Wednesday, 16 April 2014

Adding and subtracting negative numbers is easy enough to put into a context, but it can be tricky to find a good way of representing the multiplication of negative numbers so that it makes sense. A trainee teacher asked me about it  last week and it made me think afresh about teaching this.

I remember seeing this quote from some time ago, so cannot recall where from (although it reads as rather Shakespearean!):

“When you love love there is love, if you hate love there is hate, but if you hate hate there is love.”

Why not use this scale of emotion to help us describe calculating with integers.

8 + - 5 = ?                        - 8 - - 5 = ?                        8 - - 5 = ?

- 8 + 5 = ?                        - 8 + - 5 = ?                        - 8 – 5 = ?

#### Teaching tip

With these, it is a good idea to call the integers negative and positive numbers, so 8 + - 5 is said as ‘positive 8 add negative 5’. Giving one more example, 8 – 5 would be positive 8 subtract positive 5. This helps distinguish the operation from the integer.

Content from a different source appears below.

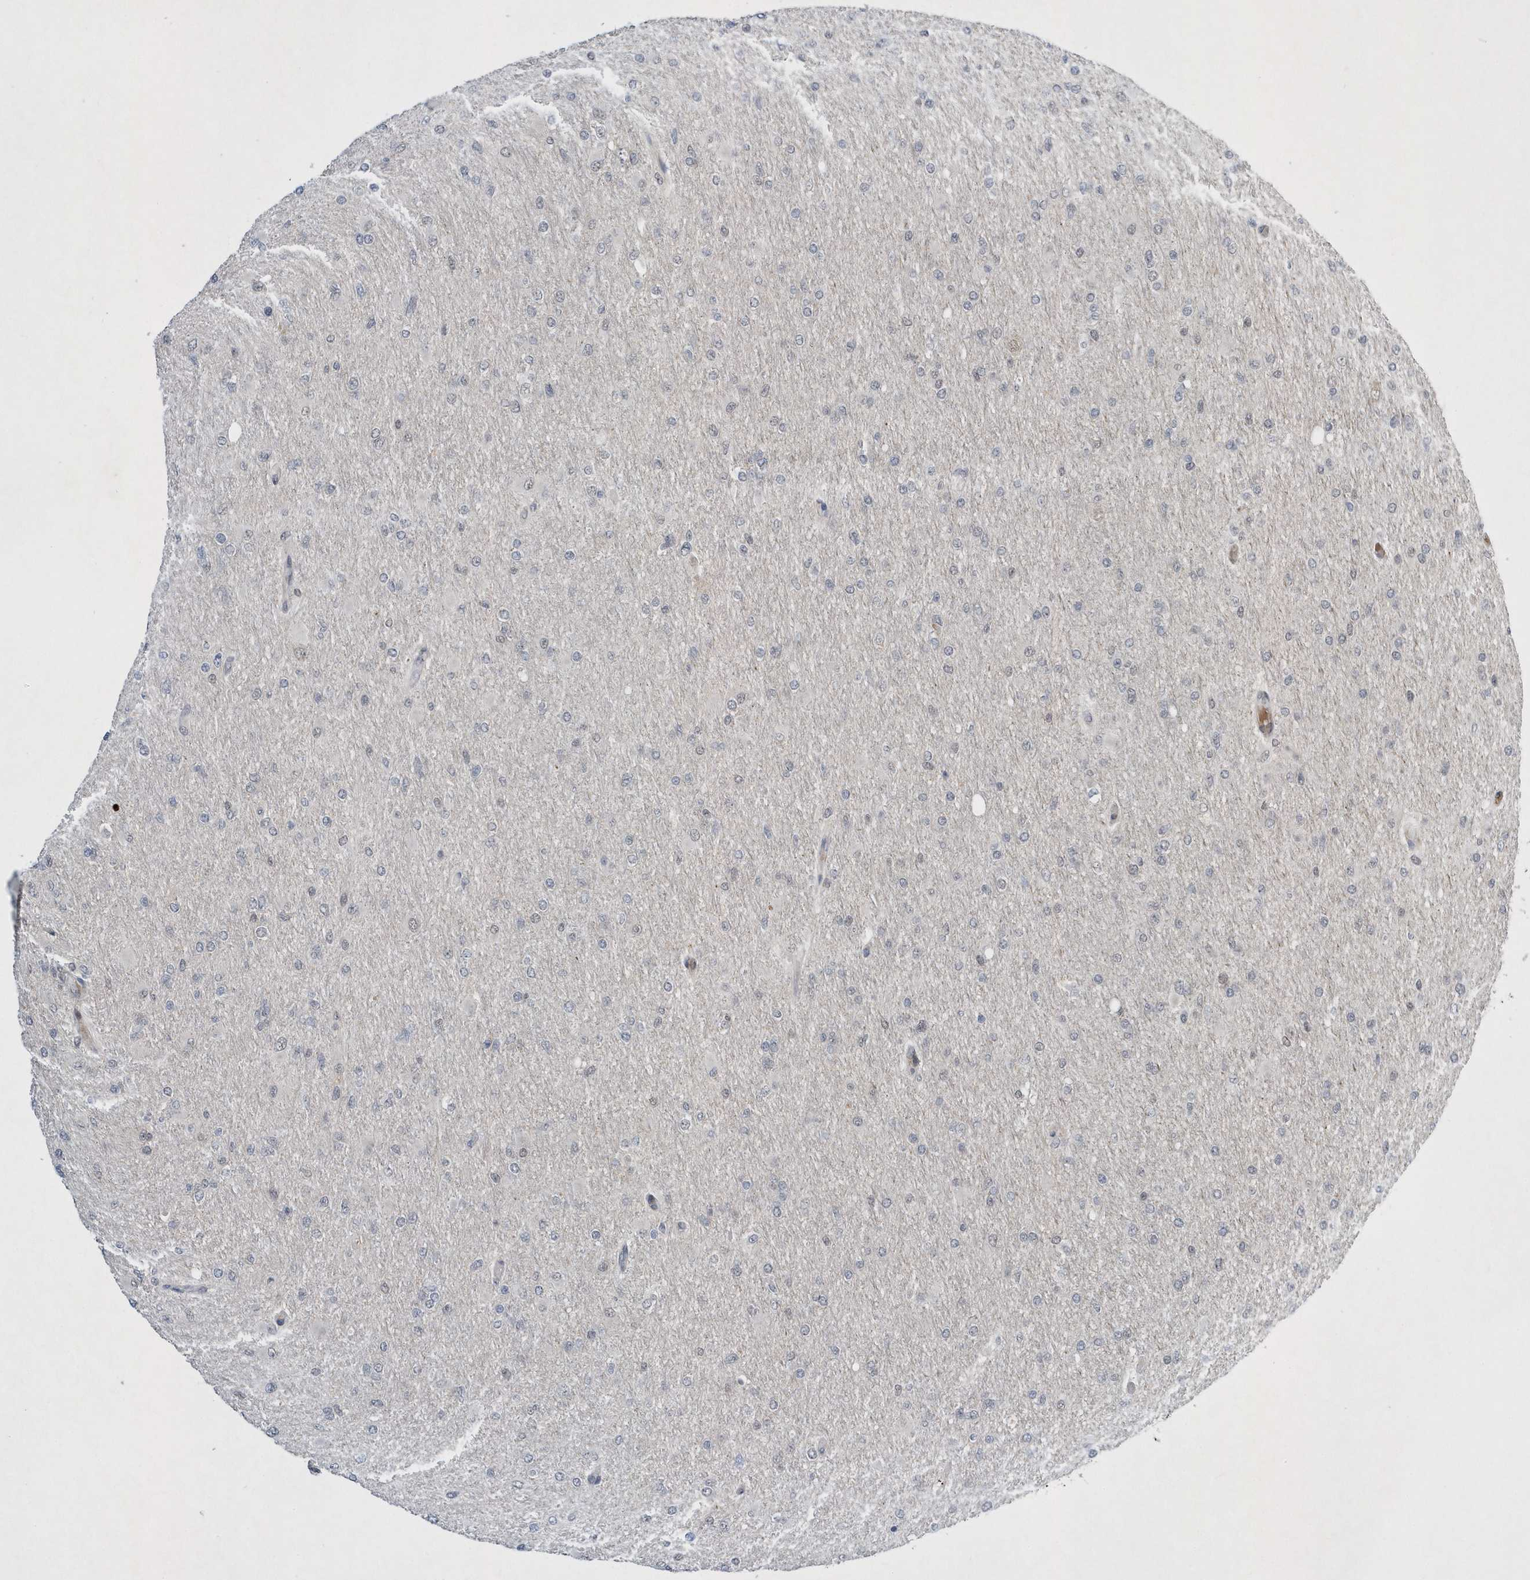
{"staining": {"intensity": "negative", "quantity": "none", "location": "none"}, "tissue": "glioma", "cell_type": "Tumor cells", "image_type": "cancer", "snomed": [{"axis": "morphology", "description": "Glioma, malignant, High grade"}, {"axis": "topography", "description": "Cerebral cortex"}], "caption": "Immunohistochemistry of glioma demonstrates no positivity in tumor cells.", "gene": "FAM217A", "patient": {"sex": "female", "age": 36}}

In this context, hating more is a negative move to the left so you become more negative. Conversely, loving more is positive and you increase your love (lovely…).

You can follow the first example using the number line.

8 + - 5 = ?     You are 8 on the LOVE scale, then you add 5 negative HATE moves to the left, which leaves you with 3 on the scale (still showing some love!)

Try this with others:

- 8 - - 5 = ?  You are -8 on the HATE scale, you take away some of your HATE which is the same as adding some LOVE.  Add 5 to -8 and you are on -3 (not quite so hateful…).

8 - - 5 = ?    You are 8 on the LOVE scale and you take away some of your HATE which is the same as adding some LOVE.  Add 5 to 8 and you are on 13 (a whole lotta love…).

You get the idea – try it with other examples.

### So what about multiplying negative numbers?

The context works from the saying:

“When you love love there is love,
if you hate love there is hate,
but if you hate hate there is love.”

LOVE x LOVE = LOVE         ⇒   positive x positive = positive

HATE x LOVE = HATE         ⇒   negative x positive = negative

HATE x HATE = LOVE        ⇒    negative x negative = positive

Unfortunately, it isn’t an easy one to model in this context using, for example, repeated addition or arrays.

Looking at patterns on a multiplication grid is a better model, starting with the well-known positive numbers and then extending each range to include negative numbers and continuing the pattern.

If you can think of a way of linking this to love and hate, then do let me know.